Exercise instructions |
Write out, word for word, every line in the data below from the one containing "left shoulder: (188, 439)" to the one containing "right front paw: (646, 602)", both of them included.

Data records |
#####
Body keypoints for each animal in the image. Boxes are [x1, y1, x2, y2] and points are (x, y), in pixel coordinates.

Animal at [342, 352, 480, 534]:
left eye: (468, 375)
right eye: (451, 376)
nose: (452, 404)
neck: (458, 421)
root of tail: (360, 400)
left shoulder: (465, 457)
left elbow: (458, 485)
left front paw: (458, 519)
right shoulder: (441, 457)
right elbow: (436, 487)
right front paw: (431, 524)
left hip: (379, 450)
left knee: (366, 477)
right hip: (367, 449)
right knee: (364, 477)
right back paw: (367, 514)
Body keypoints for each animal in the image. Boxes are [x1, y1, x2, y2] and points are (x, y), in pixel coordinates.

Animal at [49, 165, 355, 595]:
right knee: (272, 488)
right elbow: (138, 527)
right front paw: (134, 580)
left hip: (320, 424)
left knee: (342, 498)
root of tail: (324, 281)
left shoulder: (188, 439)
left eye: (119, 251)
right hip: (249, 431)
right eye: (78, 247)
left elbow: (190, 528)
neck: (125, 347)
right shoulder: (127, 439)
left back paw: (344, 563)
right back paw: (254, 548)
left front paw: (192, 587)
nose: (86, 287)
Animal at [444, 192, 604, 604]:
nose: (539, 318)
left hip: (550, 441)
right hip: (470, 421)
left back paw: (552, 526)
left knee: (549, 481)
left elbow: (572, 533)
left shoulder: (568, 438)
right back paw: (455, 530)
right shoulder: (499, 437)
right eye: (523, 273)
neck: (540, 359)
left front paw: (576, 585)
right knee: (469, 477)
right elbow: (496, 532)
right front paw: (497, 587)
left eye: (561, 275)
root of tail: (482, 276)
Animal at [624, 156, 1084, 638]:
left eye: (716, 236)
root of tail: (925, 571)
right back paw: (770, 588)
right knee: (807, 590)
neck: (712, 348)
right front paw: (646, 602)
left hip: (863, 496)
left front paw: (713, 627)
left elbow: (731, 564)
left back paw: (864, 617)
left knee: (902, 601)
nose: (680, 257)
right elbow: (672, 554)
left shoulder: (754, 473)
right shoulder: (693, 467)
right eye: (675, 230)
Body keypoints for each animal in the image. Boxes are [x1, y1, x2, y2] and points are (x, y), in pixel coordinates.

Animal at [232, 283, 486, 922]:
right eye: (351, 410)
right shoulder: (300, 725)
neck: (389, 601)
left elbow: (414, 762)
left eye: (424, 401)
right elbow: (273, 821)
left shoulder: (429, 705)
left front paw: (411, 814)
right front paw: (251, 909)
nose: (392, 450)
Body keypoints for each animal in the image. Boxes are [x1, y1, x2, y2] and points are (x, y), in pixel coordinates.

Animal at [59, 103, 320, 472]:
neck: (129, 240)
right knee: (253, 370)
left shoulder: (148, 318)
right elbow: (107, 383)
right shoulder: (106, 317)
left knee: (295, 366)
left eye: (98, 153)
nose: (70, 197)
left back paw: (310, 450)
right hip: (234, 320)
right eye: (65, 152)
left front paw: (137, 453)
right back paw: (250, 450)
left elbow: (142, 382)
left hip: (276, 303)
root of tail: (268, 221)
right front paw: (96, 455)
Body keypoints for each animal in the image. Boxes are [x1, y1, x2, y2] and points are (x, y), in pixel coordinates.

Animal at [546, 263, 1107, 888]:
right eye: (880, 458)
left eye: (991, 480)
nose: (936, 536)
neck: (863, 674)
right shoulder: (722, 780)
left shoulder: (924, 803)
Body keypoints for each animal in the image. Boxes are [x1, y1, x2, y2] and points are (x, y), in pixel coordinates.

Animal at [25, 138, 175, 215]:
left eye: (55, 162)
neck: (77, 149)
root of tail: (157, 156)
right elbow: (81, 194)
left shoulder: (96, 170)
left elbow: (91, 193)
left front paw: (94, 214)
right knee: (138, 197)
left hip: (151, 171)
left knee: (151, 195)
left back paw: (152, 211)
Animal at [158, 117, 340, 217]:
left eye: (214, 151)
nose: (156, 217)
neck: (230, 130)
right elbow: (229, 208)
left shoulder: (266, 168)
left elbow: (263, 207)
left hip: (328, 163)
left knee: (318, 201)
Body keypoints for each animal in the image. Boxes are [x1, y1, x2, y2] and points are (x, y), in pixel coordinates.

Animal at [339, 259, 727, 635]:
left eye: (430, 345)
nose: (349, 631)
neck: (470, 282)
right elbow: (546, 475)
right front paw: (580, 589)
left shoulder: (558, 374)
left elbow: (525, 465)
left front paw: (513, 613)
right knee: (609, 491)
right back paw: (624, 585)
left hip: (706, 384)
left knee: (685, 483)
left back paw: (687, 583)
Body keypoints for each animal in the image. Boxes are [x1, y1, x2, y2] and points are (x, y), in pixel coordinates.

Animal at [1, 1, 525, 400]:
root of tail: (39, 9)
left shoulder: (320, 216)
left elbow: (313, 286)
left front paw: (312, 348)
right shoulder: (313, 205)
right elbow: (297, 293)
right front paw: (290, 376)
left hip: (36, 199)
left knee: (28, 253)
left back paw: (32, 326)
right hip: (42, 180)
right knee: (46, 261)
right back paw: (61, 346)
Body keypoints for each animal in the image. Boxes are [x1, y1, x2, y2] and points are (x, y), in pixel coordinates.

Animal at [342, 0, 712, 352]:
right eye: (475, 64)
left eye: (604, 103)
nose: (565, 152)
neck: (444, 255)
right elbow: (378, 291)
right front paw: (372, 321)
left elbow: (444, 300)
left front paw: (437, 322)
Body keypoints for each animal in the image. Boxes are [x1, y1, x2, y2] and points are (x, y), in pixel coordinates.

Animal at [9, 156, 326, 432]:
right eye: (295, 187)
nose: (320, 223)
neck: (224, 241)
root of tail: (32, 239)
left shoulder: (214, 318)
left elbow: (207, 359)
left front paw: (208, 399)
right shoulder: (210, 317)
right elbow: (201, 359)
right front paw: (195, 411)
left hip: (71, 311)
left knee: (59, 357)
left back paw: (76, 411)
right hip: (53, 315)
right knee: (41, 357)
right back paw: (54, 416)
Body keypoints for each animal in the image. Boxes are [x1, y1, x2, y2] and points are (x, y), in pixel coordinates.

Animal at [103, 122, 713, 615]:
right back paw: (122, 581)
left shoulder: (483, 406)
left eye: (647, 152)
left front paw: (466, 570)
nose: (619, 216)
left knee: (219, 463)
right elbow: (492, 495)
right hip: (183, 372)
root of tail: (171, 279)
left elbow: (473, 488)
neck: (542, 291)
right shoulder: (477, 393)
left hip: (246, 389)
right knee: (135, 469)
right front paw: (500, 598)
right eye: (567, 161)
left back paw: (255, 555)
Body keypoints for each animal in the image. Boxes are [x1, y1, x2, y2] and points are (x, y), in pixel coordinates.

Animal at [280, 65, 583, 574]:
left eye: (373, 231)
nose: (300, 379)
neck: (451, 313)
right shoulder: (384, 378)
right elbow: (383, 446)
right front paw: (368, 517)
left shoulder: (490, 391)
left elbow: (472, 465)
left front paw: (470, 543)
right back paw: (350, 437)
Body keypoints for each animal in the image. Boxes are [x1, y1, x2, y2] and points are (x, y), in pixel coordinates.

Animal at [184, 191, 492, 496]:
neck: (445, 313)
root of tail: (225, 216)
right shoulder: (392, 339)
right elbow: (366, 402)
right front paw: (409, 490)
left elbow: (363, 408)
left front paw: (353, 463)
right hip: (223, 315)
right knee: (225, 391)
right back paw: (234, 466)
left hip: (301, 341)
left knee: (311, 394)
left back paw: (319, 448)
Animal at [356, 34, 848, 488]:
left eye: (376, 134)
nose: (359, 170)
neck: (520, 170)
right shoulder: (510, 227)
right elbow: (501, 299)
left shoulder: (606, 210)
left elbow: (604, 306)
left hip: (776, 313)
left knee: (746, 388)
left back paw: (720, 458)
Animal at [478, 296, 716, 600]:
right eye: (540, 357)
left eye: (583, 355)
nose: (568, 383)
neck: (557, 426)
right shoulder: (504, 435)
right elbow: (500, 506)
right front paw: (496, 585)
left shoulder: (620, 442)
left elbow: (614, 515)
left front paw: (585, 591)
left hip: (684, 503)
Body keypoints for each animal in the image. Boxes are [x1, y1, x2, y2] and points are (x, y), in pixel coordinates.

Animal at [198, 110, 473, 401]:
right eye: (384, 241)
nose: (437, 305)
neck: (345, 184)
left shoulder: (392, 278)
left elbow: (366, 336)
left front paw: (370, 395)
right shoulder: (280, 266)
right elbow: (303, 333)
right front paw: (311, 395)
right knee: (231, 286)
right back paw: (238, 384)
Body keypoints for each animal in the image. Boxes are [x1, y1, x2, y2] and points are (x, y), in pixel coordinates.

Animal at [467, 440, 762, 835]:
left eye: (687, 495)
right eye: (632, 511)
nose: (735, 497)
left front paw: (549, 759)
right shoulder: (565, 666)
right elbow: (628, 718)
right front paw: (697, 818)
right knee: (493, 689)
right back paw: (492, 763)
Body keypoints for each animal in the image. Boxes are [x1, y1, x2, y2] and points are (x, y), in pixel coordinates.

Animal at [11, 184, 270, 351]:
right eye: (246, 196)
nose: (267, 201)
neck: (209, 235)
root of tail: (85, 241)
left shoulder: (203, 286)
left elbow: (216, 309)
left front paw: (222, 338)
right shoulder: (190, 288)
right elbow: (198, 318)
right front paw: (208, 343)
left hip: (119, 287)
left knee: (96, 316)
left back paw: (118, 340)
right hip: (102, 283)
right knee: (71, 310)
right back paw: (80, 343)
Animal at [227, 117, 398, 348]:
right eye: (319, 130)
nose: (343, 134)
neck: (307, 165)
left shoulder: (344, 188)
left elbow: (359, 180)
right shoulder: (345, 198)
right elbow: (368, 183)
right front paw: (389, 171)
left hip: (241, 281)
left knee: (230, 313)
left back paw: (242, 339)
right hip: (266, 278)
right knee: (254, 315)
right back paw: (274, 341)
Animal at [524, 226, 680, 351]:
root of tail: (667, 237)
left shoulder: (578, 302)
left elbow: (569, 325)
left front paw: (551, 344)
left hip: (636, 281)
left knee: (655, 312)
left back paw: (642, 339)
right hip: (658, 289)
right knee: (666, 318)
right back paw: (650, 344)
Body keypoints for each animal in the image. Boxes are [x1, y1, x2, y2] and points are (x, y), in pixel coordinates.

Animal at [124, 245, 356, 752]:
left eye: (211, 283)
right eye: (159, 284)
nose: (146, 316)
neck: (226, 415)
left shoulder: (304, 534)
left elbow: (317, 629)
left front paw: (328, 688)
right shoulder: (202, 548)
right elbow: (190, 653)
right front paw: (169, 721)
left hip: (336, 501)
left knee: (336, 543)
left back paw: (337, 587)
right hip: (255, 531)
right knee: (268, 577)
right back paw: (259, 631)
#####
Response for this exercise |
left shoulder: (188, 439)
left eye: (119, 251)
right hip: (249, 431)
right eye: (78, 247)
left elbow: (190, 528)
neck: (125, 347)
right shoulder: (127, 439)
left back paw: (344, 563)
right back paw: (254, 548)
left front paw: (192, 587)
nose: (86, 287)
Animal at [444, 192, 604, 604]:
nose: (539, 318)
left hip: (550, 441)
right hip: (470, 421)
left back paw: (552, 526)
left knee: (549, 481)
left elbow: (572, 533)
left shoulder: (568, 438)
right back paw: (455, 530)
right shoulder: (499, 437)
right eye: (523, 273)
neck: (540, 359)
left front paw: (576, 585)
right knee: (469, 477)
right elbow: (496, 532)
right front paw: (497, 587)
left eye: (561, 275)
root of tail: (482, 276)
Animal at [624, 156, 1084, 638]:
left eye: (716, 236)
root of tail: (925, 571)
right back paw: (770, 588)
right knee: (807, 590)
neck: (712, 348)
right front paw: (646, 602)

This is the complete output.